Here are two really, really uninformed comments:

"All of those positions can be easily attained if you're a person of merely middling intellect who happens to be a crony of powerful people." (from John)

and

"This woman is a third-rate lawyer from a third-rate firm and a third-rate law school (where she supposedly didn't even make law review)." (from Xavier).

Are either of you lawyers? Go to law school? Get hired by a major firm, make partner, survive a merger and be joint managing partner of a 450 plus lawyer firm? Not likely. There aren't any third rate lawyers, or even second rate, who make that cut and no one does what she did in private practice based on who they know. If you think otherwise, name the name.

A suggestion: stay with what you know. Locke, Liddell is a fine firm with a very sophisticated clientele and practice. Her career accomplishments dwarf someone whose life was spent in government or education because she competed in the real world market.

Fair questions about this or any other candidate include her grounding in constitutional law and whether she has the 'judicial temperament.' There is no record as yet either way, so no basis for praise or criticism.

Finally, after the Clinton joint presidency and as far back as Kennedy appointing his brother attorney general as a prequel to Bobby’s deification by the hard left, spare me the sanctimonious BS about cronyism.

Posted by: mckinneytexas on October 4, 2005 08:01 PM

An example of the “simple routine work” that a “monkey could do:”

Harriet Miers, who was nominated Monday to the high court, was involved with the case, titled "Microsoft Corp. v. Manning, et. al.," in 1995 as her firm, the Dallas-based Locke Purnell Rain Harrell, was hired to represent Microsoft.

"Harriet was always flying to Seattle [home of Microsoft]," Lawrence Littwin, the Texas Lottery director who Miers fired in 1997, told The Observer in an early 2001 story. (Miers had been appointed by Bush, then the governor of Texas, to serve as the chairwoman of the Texas Lottery Commission in early 1995.)

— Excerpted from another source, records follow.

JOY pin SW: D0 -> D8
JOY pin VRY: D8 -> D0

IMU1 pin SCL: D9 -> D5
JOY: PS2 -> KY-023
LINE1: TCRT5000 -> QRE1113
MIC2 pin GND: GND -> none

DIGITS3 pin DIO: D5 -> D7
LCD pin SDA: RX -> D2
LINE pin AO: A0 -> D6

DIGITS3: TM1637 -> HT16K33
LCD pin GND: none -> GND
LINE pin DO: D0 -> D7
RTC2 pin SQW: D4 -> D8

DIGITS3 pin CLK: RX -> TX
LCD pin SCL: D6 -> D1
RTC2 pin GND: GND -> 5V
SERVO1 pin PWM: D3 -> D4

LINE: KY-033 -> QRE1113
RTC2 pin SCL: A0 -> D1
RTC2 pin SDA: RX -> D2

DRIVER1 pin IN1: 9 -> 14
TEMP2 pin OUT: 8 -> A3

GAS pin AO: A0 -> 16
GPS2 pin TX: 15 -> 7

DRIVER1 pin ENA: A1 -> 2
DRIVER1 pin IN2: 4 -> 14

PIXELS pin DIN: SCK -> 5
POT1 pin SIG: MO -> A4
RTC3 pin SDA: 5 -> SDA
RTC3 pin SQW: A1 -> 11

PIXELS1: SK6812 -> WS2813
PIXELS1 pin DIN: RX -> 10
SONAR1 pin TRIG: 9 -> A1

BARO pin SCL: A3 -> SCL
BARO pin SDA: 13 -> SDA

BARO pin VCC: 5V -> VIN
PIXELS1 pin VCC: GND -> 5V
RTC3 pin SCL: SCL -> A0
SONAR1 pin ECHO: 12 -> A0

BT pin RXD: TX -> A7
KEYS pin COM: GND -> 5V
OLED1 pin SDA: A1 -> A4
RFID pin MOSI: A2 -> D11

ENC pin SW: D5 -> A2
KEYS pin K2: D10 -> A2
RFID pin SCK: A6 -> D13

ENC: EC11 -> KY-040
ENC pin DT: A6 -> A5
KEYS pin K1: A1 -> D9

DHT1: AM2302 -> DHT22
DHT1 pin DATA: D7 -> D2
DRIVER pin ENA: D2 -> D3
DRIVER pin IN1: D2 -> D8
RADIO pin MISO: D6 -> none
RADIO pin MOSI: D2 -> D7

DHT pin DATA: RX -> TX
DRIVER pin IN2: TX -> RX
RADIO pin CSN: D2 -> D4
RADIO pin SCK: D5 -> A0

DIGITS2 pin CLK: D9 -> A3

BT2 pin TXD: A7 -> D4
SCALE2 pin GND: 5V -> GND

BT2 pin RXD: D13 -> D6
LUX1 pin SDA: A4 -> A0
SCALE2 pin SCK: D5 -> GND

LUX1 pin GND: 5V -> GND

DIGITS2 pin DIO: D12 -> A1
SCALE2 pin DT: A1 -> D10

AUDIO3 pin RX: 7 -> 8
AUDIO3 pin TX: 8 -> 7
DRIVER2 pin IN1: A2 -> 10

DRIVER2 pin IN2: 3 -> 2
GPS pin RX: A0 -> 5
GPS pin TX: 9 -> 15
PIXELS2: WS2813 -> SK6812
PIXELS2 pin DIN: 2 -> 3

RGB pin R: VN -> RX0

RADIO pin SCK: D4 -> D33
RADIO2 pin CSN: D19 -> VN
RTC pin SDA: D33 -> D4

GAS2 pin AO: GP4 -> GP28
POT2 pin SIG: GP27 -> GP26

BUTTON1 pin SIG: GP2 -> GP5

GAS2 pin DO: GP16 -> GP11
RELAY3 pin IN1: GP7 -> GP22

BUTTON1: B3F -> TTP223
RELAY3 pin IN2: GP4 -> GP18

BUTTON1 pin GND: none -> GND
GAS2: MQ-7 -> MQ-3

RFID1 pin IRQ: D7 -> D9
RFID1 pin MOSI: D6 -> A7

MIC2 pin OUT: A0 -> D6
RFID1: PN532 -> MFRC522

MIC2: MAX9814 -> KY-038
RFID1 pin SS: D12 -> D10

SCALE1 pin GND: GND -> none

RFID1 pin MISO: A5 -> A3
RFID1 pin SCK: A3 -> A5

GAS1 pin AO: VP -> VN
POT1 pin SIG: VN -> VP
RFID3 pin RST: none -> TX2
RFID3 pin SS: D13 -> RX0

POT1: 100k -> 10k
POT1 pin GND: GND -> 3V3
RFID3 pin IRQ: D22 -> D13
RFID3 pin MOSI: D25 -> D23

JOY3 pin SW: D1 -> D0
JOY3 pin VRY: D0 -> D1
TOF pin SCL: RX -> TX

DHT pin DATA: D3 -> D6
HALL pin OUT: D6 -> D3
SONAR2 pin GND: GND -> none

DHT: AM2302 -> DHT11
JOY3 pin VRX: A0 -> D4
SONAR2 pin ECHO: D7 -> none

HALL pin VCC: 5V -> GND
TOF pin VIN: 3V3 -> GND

Miers filed a brief with the trial court -- which had taken up the class action suit again after an appellate court had refused Microsoft's request to "de-certify" the class-action suit, in other words to deny it class-action status -- and convinced the judge the previous decision was flawed.

Amongst other arguments, her brief stated that "the lower courts upheld certification without determining whether the novel theory of the case was proper for a class action suit."
Microsoft's idea, that only those people who had actually lost data, not the millions who had bought MS-DOS 6.0, had a right to sue, was upheld. After that, the class-action plaintiffs withdrew their suit.

During that time, a long-time friend, U.S. District Judge Ed Kinkeade of Dallas, recalled in a 2003 article for the Texas Lawyer, he had reached Miers on the phone years before when she said, "Ed, can you give me just a minute? I've got Mr. Gates on the line. I'm doing a little work for Microsoft."

Not bad for a “third-rate lawyer” from a “third-rate law firm” and a “third-rate law school.”